Pelletier, the Lebanon native, reclaimed his amateur status in 2017 after a decent, but not profitable, stint as a pro. Since then, the 32-year-old has played some of his best sustained golf.

He won the N.H. Stroke play two years ago and defended it last year, at Green Meadow. In 2018, he reached the finals of the State-Am, in his backyard at Hanover CC, losing to Matthew Paradise. That same year, in the N.H. Open at Stonebridge, against an elite field that included top New England professionals, he shot 13-under over three days and lost by two shots to James Thresher.

His runner-up total was — get this — 18 shots better than the next highest-finishing amateur.

“I don’t want to sound arrogant,” Pelletier, a one-time Rhode Island Open winner, said. “I really expect to win. If I’m playing my game, and grinding on the greens, I feel like I can put myself in position to win.”

Young guns and locals

Pelletier said youth will be served again, given the small army of great young players, many in the college ranks, who have already or are making a name for themselves in this event. Typically, he said, those players have the whole spring season right into May to be playing and staying sharp.

“They can come in sometimes two months ahead of everyone else,” Pelletier said. “This year, more than ever, that won’t be the case as much, so I think (the tournament) will be more up in the air. It’s everyone starting more at the same level. I think you’ll see a lot of surprises.”

Pleat’s son, James, now 29, shot 7-under and was medalist at Nashua in 2011 and reached the semifinals the hard way, with wins over Joe Leavitt in 20 holes, DJ Lantz, and good friend Will McLaughlin. A Dartmouth grad who, like his father, works as a financial adviser, Pleat is regarded as one of the longer drivers of the ball in the state.
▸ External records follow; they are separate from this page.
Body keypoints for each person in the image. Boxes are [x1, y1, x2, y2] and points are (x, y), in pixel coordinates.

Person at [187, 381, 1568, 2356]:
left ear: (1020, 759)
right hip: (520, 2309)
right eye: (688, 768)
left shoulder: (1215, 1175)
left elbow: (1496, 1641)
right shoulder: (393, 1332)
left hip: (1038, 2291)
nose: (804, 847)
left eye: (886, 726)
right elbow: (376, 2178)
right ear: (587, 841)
His exemption this year is for winning the N.H. Mid-Am two years ago.

“This will be a challenging venue,” the younger Pleat said. “The rough is as gnarly as I can remember seeing and the course is playing firm and fast. The premium will be on putting.”

He said the 9-to-5 work world has infringed on his game some, but his course knowledge, more mature on-course temperament and all the lessons he has taken from watching his father in this event are strengths he will need to lean on.
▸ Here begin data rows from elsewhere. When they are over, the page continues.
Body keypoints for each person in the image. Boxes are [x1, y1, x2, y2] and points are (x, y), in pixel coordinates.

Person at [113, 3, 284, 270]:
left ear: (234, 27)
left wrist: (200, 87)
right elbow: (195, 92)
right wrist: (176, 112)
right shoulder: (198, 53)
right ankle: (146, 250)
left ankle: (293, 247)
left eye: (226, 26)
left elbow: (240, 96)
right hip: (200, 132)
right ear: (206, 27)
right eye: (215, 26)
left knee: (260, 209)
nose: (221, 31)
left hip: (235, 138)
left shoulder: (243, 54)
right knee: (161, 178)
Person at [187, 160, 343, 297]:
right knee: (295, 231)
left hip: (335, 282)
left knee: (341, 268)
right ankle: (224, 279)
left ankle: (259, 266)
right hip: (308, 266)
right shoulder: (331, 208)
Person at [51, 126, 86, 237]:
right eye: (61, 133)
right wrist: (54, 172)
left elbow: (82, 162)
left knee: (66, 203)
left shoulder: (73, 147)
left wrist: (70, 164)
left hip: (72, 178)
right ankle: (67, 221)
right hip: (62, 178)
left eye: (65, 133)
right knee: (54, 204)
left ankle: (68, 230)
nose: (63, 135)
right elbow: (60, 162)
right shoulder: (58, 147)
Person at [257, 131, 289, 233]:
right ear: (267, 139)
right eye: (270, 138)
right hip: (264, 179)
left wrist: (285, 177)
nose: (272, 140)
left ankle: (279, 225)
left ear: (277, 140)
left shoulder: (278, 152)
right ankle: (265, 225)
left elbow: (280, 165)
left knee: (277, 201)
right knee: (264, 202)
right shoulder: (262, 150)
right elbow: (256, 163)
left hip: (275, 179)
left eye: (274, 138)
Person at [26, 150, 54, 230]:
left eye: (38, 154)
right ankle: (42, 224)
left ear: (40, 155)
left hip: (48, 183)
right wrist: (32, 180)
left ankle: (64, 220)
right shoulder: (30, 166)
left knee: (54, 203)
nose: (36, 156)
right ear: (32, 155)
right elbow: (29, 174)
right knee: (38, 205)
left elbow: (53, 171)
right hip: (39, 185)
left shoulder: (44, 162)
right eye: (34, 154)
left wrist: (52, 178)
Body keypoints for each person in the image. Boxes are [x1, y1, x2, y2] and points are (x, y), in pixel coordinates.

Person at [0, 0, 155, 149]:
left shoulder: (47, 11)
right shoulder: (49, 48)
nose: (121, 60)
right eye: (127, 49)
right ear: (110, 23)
Among other players who are either from the Monadnock Region or have golf-playing roots in this part of the state, and who could be in the mix this year include Ryan Kohler, exempt for his top 10 finish in the 2019 Mid-Amateur; Jake Hollander, exempt for his runner-up in the State-Am last year; Bob Kearney, exempt for his low amateur finish at the 2019 N.H. Open and being named N.H. Senior Player of the Year; and Cameron Salo, exempt for making it to the Round of 16 in the State-Am in 2019.

Former champions from the region, Derek MacAllister and Hugh Barrett, are not in the field. MacAllister, a Keene native, won in 2004 at Laconia, while playing out of Rochester; Barrett, also from Keene, won in 1980 at Derryfield, and nearly went back-to-back but fell in sudden death on the 38th hole to Pleat at Laconia.
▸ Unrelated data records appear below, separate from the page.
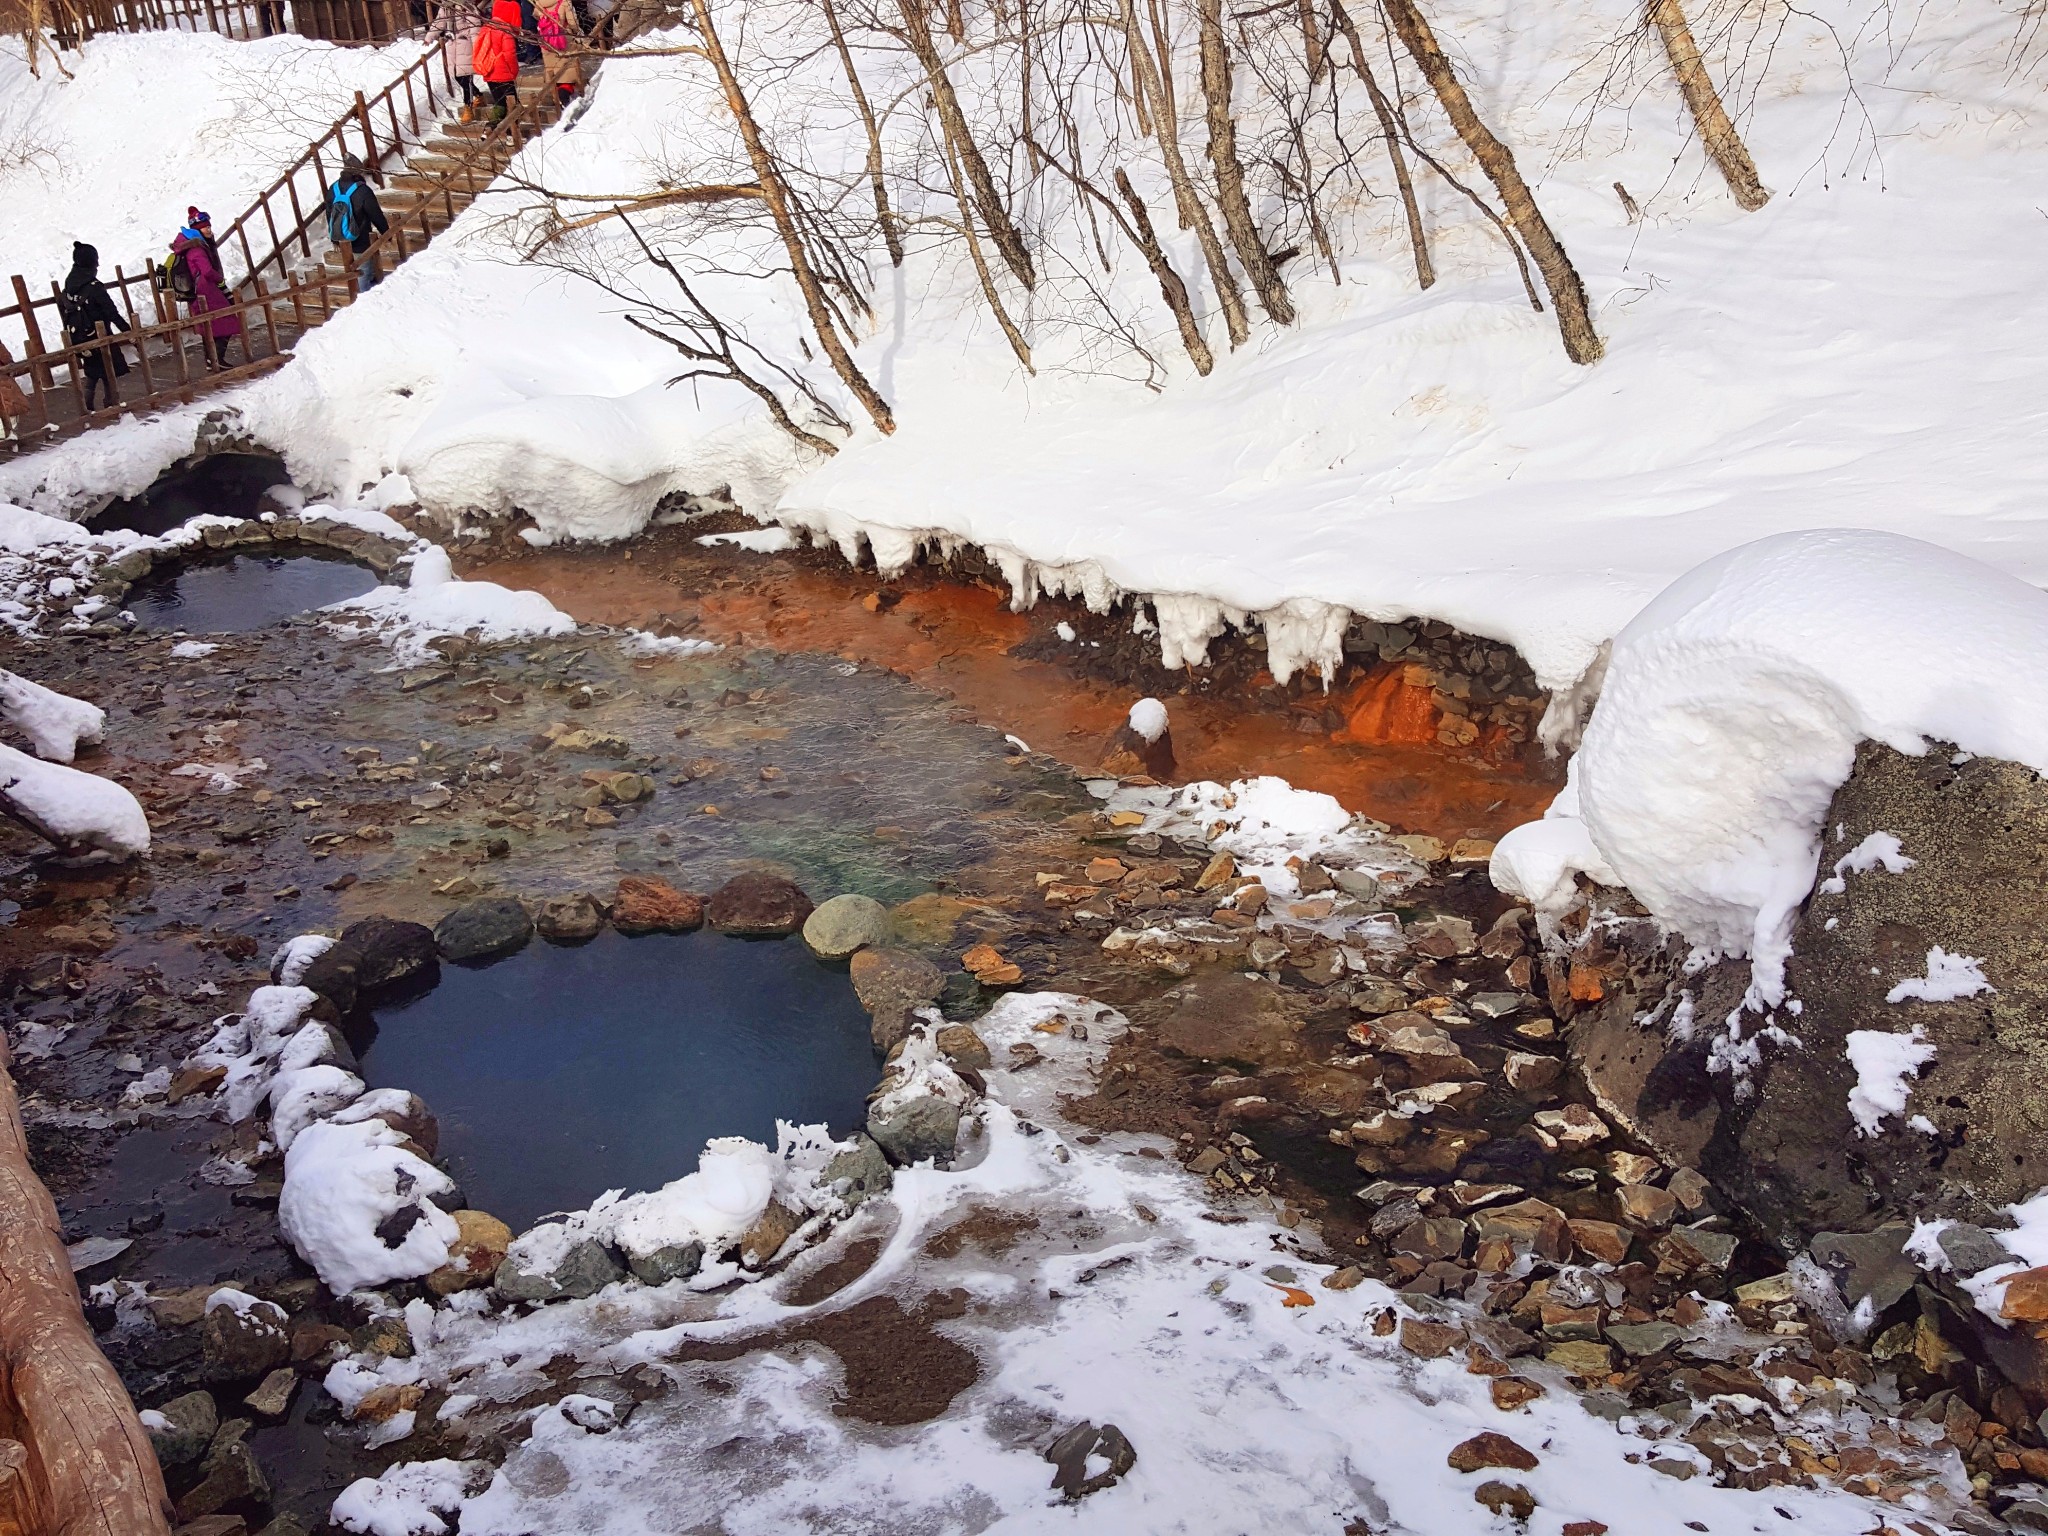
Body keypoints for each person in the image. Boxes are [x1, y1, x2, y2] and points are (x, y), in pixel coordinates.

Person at [59, 241, 131, 411]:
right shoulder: (94, 287)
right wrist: (128, 331)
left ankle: (88, 407)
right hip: (99, 334)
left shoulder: (70, 284)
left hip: (80, 335)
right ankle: (111, 404)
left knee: (92, 372)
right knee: (108, 371)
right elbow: (111, 312)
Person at [170, 211, 244, 371]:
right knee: (226, 320)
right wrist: (219, 280)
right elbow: (207, 270)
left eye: (209, 227)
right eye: (205, 228)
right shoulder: (196, 248)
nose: (209, 230)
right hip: (206, 291)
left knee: (210, 326)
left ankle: (213, 360)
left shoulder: (192, 244)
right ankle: (216, 359)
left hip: (201, 291)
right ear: (197, 229)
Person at [325, 155, 392, 294]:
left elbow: (329, 213)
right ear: (358, 172)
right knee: (364, 272)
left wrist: (334, 238)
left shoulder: (333, 188)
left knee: (357, 270)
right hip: (360, 239)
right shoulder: (362, 191)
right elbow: (376, 214)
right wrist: (386, 233)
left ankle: (364, 294)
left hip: (341, 237)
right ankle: (361, 303)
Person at [429, 0, 484, 120]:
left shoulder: (467, 6)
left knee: (466, 78)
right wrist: (429, 37)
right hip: (452, 46)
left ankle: (468, 108)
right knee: (457, 76)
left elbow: (475, 28)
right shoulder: (446, 7)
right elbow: (439, 23)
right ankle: (478, 95)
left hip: (466, 44)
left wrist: (477, 46)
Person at [471, 0, 523, 122]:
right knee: (513, 105)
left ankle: (488, 129)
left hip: (489, 71)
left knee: (499, 104)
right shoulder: (506, 32)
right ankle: (511, 134)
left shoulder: (486, 28)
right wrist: (513, 72)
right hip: (504, 74)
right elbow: (509, 55)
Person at [536, 0, 581, 108]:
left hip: (547, 40)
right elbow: (573, 23)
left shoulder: (539, 3)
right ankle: (564, 97)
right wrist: (575, 30)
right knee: (567, 70)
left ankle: (556, 96)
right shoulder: (564, 2)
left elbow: (536, 16)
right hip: (563, 40)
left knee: (553, 69)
Jim Cilley won the last State-Am at Nashua CC, in 2011, beating Nick McDonald.

Any of them could be a factor, but the it wouldn’t do to discount Pleat and the other veteran champions.

Three of Leonard Jr.’s eight wins were at Nashua, including bookend victories during his run of six straight, in 1947 and in 1952.

Now, 68 years after his father-in-law’s last State-Am victory, Phil Pleat has a history-making opportunity that is a long shot, to be sure, but big-screen worthy still. It is no small part of what makes this year’s State-Am so absorbing.

And for golf players and fans alike, so needed.